Ich stieg wieder ein. Und wieder nannte der Fahrer ein neues Ziel. Wieder in die falsche Richtung. Ich war kurz davor auszusteigen. Doch auf seiner Route sah ich, dass er später auf eine grosse Autobahn musste und von dort konnte ich wieder trampen.
Ich sass angespannt da, beobachtete Google Maps und hoffte, dass nicht noch ein Anruf kam, der uns wieder irgendwohin lenkte. Doch er brachte mich tatsächlich zu einer Raststätte. Ich war so erleichtert, wieder im Autobahn-System zu sein.
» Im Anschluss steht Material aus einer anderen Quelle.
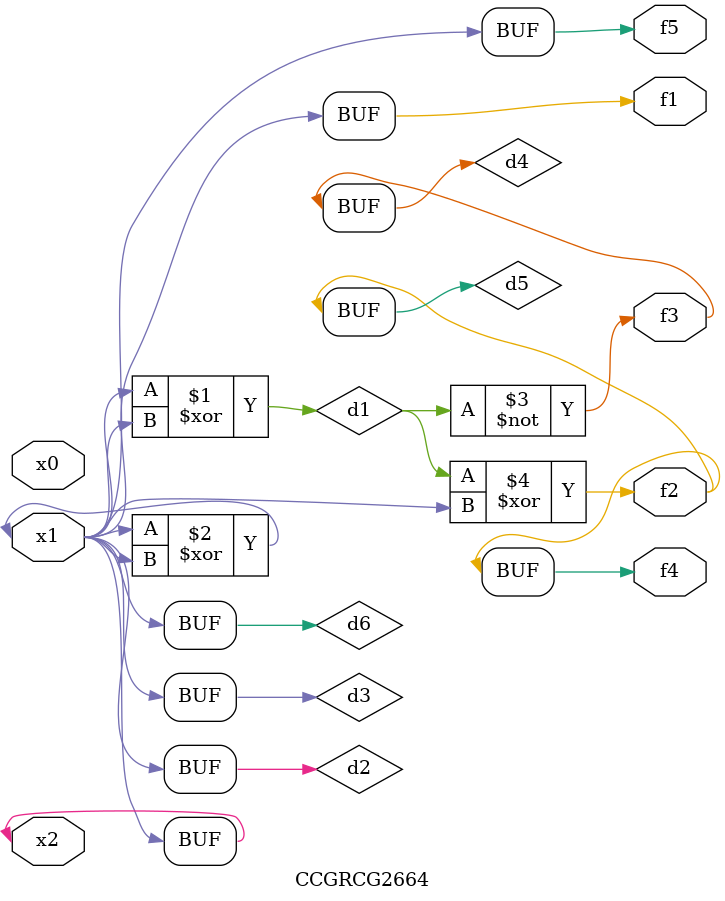
<source format=v>
module CCGRCG2664(
	input x0, x1, x2,
	output f1, f2, f3, f4, f5
);

	wire d1, d2, d3, d4, d5, d6;

	xor (d1, x1, x2);
	buf (d2, x1, x2);
	xor (d3, x1, x2);
	nor (d4, d1);
	xor (d5, d1, d2);
	buf (d6, d2, d3);
	assign f1 = d6;
	assign f2 = d5;
	assign f3 = d4;
	assign f4 = d5;
	assign f5 = d6;
endmodule

</source>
Dort stand ich etwa zwei Stunden in der Kälte. Viele Leute, aber alle unterwegs Richtung Slowakei oder Polen. Langsam wurde ich unruhig und suchte heimlich schon nach einem Schlafplatz für den Notfall. Wahrscheinlich sah man mir die Verzweiflung an. Ich musste sogar schon Spenden ablehnen. Ein besorgtes Paar dachte wohl, ich sei in Schwierigkeiten. Stimmte ja auch ein bisschen. Die verwirrten Blicke, wenn ich erklärte, dass ich das freiwillig mache, kannte ich mittlerweile gut.
Und dann kam dieser Personentransporter. Auf der Seite stand in grossen Buchstaben: Graz. Ich lief hin, lächelte wahrscheinlich verzweifelter als geplant und begann etwas Smalltalk. Ich wollte ja nicht gleich mit der Tür ins Haus Auto fallen.

Als ich herausfand, dass sie tatsächlich nach Graz fuhren, dann doch:
„Ich muss nach Graz. Habt ihr noch Platz?“
Der Fahrer grinste: „Jo, des geht scho.“
Und dann sass ich drin. Eine lustige Truppe, die irgendwie für das Recycling in Graz verantwortlich war und gerade von einer Besichtigung einer Lithium-Ionen-Akku-Sortiermaschine zurückkam. Ich redete lange mit einem der Männer über Zufälle, Herkunft und wie verrückt das Leben manchmal spielt.
Langsam wurde mir klar: Ich komme heute an.
Und tatsächlich: Ich wurde nicht nur bis Graz mitgenommen, sondern einer der Typen fuhr mich direkt vor das „Lost Place“-Haus, zu dem ich den Schlüsselcode bekommen hatte.
Also stand ich da vor diesem riesigen alten Haus. Das Auto fuhr weg. Es war still, neblig, und Schnee wehte durch das Licht der Strassenlampe.
Ich stand einfach dort und wusste nicht so recht, wohin mit mir. Am Morgen stand ich noch komplett planlos auf der Raststätte Grauholz und dachte, ich bräuchte zwei Tage. Vielleicht drei. Und jetzt war ich in einem Tag hier.
Nur durch liebe Menschen, Gespräche, Mut und ziemlich viel Glück.
Ich bin stolz, nicht auf die Geschwindigkeit, sondern auf das Vertrauen, das ich aufbringen musste. Auf das Loslaufen. Auf das Dranbleiben. Auf all die kleinen Begegnungen, die diesen Tag zu etwas gemacht haben, das ich nicht so schnell vergessen werde.